*Task*
How many lines in the records below contain the string "median"? Reply with the number alone.

*Material shown*
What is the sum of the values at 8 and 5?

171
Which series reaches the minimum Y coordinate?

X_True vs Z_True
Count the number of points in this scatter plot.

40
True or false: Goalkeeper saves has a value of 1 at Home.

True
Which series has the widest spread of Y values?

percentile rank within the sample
---
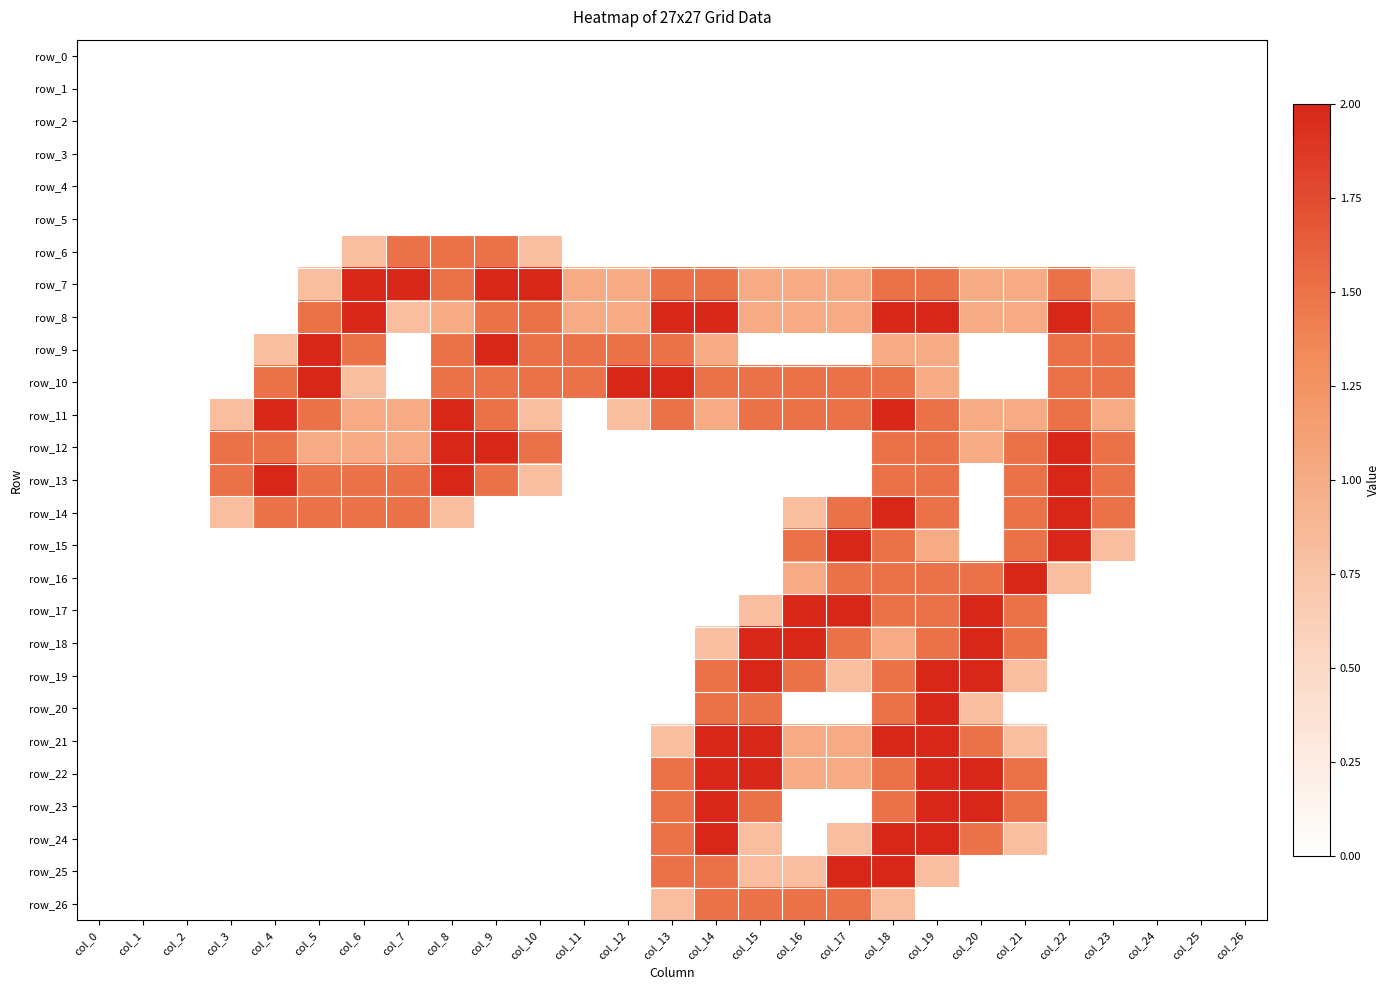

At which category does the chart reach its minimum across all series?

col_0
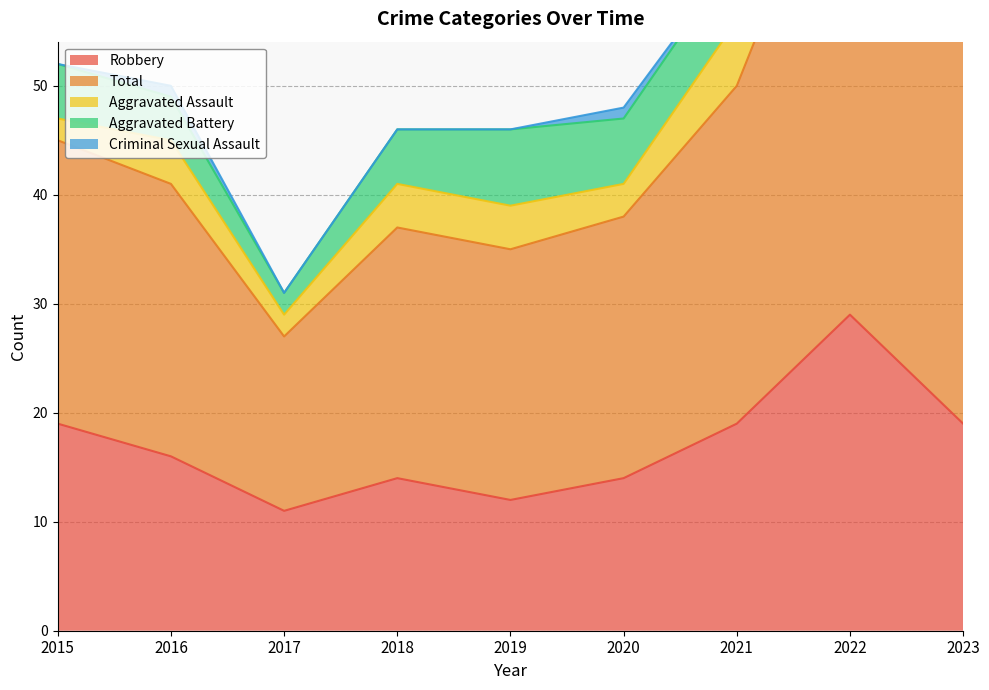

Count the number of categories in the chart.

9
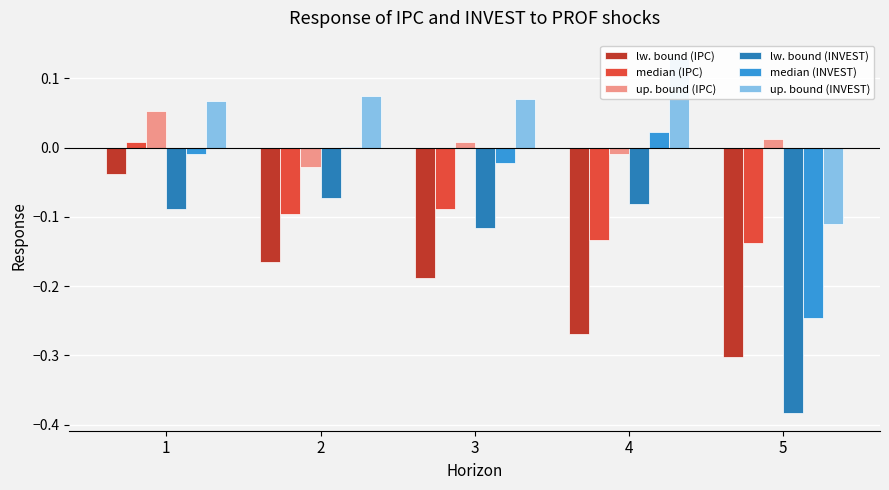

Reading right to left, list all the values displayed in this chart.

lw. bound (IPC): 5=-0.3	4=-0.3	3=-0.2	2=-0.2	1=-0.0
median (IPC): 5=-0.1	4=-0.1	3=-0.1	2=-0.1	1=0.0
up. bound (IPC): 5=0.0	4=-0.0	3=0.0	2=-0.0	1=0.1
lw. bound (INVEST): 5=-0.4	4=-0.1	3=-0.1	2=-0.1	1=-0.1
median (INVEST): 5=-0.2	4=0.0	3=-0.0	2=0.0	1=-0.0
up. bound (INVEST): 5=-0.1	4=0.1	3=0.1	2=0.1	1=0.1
...
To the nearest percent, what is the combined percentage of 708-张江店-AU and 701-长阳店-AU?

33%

*Task solution*
2